Dès lors, l’enquête commence. Le manuscrit se révélera un roman historique, écrit en Espagne puis en France après les événements, dans les années 1950. Et Stéphane Michonneau, dans la suite de l’ouvrage, se pose des questions à l’occasion de la publication au moment de son enquête d’une nouvelle littérature espagnole (les romans de Javier Cercas ou de Manuel Rivas) qui vient comme contrer/contester les centaines de récits autobiographiques d’anciens combattants républicains, anarchistes ou communistes. Il s’interroge à son tour sur la nature de l’objet qui lui a été confié : s’agit-il d’un faux ? Participe-t-il du négationnisme ? Le chercheur peut-il le considérer comme une source fiable ?
Alors l’historien, non seulement se plonge dans l’immense historiographie que la guerre d’Espagne a suscitée, aidé en cela par son collègue et ami François Godicheau, mais aussi puise dans sa grande connaissance de l’Espagne, où il a vécu pendant les années 1990. Puis, seul, il sillonne les centres d’archives pour traquer le moindre indice, valider tel ou tel fait évoqué dans le manuscrit. Le narrateur rapporte au lecteur cette enquête pas à pas, dans une relation très rare, la sensation d’être au-dessus de son épaule. Stéphane Michonneau va très loin dans cette mise à nu, car il ne cache aucun de ses doutes, de ses hésitations et des contresens qu’il peut faire.

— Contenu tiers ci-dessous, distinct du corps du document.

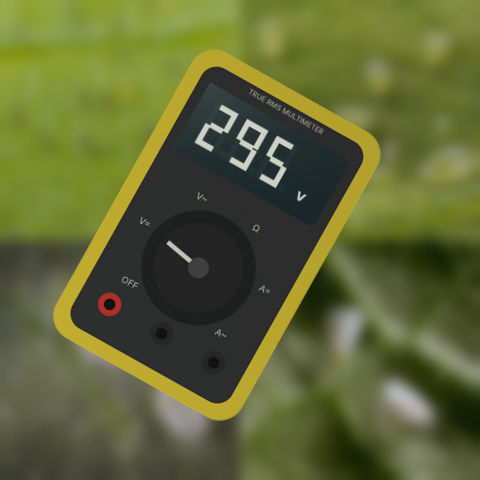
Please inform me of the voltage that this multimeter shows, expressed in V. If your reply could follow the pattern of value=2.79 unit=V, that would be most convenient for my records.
value=295 unit=V
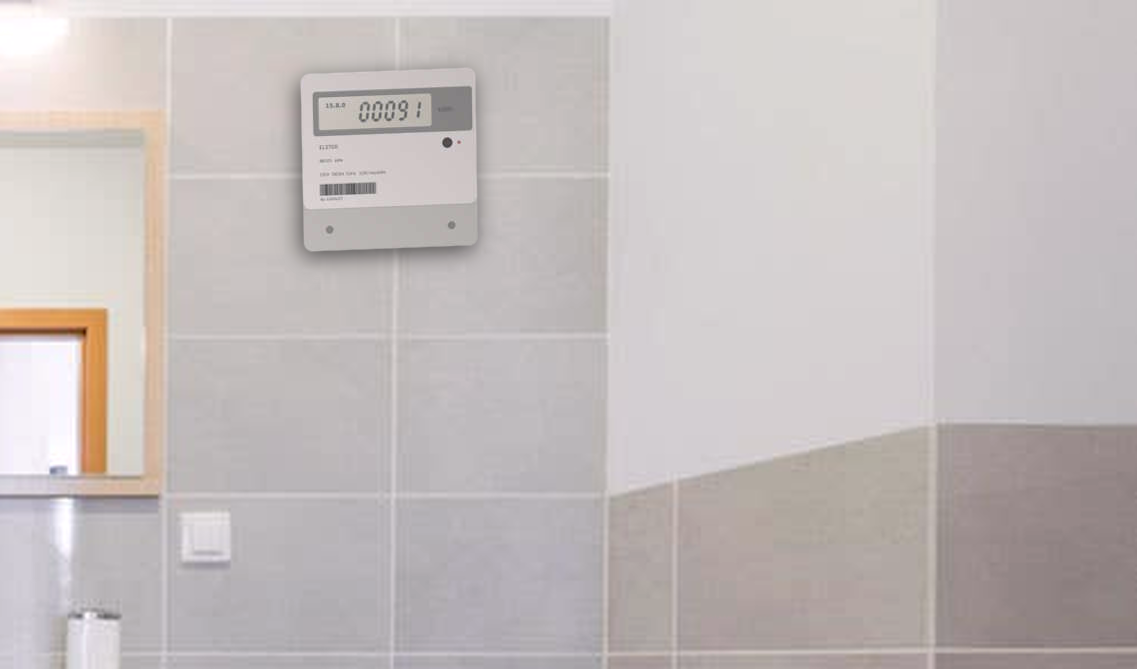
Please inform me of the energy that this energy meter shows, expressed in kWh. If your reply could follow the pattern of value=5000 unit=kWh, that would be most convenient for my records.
value=91 unit=kWh
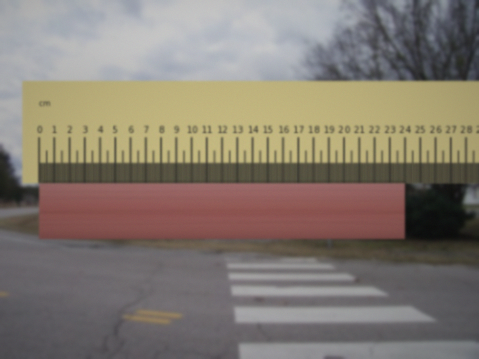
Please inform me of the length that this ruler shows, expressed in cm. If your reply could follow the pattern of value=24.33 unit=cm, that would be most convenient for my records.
value=24 unit=cm
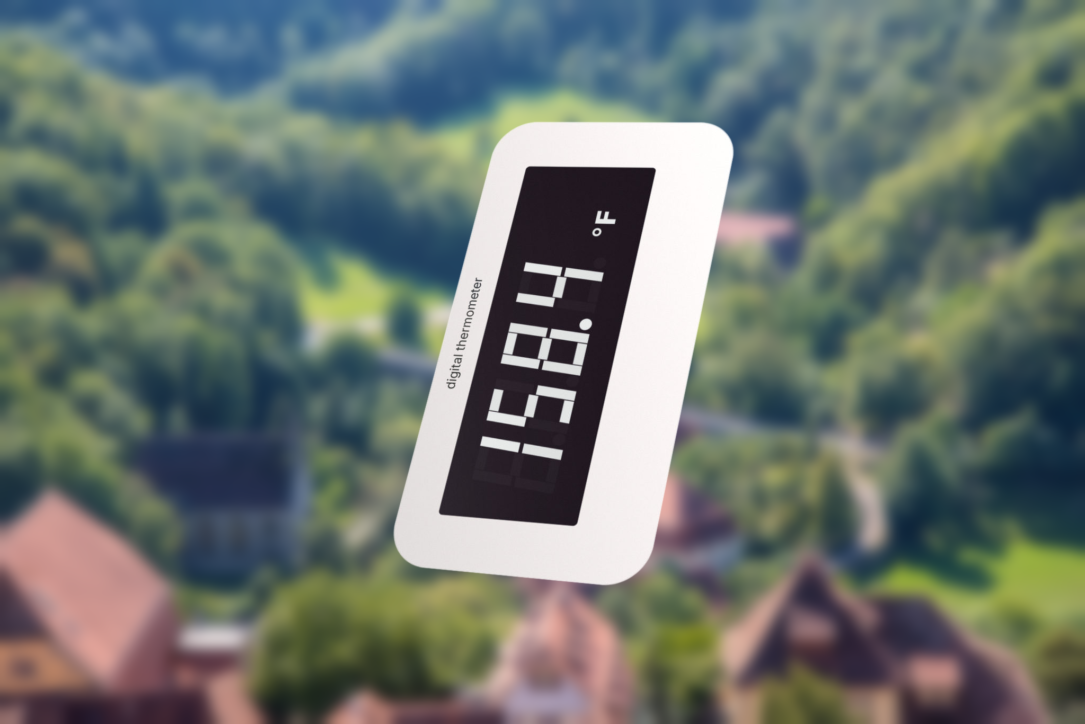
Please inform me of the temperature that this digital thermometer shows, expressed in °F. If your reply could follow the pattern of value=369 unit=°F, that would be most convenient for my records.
value=158.4 unit=°F
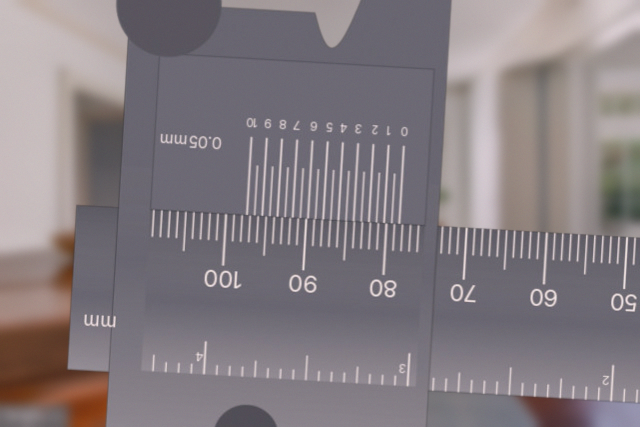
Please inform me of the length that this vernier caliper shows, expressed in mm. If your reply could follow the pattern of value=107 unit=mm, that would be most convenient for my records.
value=78.4 unit=mm
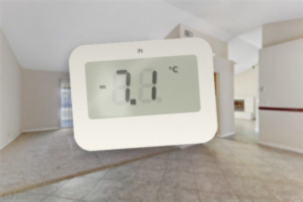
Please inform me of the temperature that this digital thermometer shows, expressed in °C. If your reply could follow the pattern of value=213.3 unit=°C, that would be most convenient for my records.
value=-7.1 unit=°C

L’un des objets du livre est l’histoire du manuscrit, c’est-à-dire les circonstances de la « mise en mémoire ». Michonneau estime que cette analyse ne peut se limiter à la seule considération des « motivations du mémorien » et qu’il convient de s’intéresser aux conditions de possibilité de la réception d’un tel témoignage. S’appuyant sur les travaux de Nathalie Heinich, il dépeint pour le cas espagnol l’environnement contemporain de son émergence. Il retrouve son autre fil, celui de la littérature contemporaine quand elle s’intéresse à l’Histoire. Son propre travail contribue alors à l’apparition d’une littérature mémorielle d’un nouveau type. Des formes hybrides marquent les années 1990, et sortent en librairie des « romans de la mémoire ». Le manuscrit est désormais l’œuvre commune de son auteur et de son historien. Et Stéphane Michonneau de consacrer ses dernières pages à sa propre position : « l’historien se fait témoin, non pas le témoin oculaire qui a vu ce qui s’est passé, mais le témoin secondaire qui actualise le temps historique passé tout en affichant avec l’objet une distance critique ». C’est ce type d’histoire que ce livre revendique : une « histoire lacunaire, attentive aux manques et aux absences, aux traces et aux disparitions, [qui] serait une écriture de la présence-absence du passé ».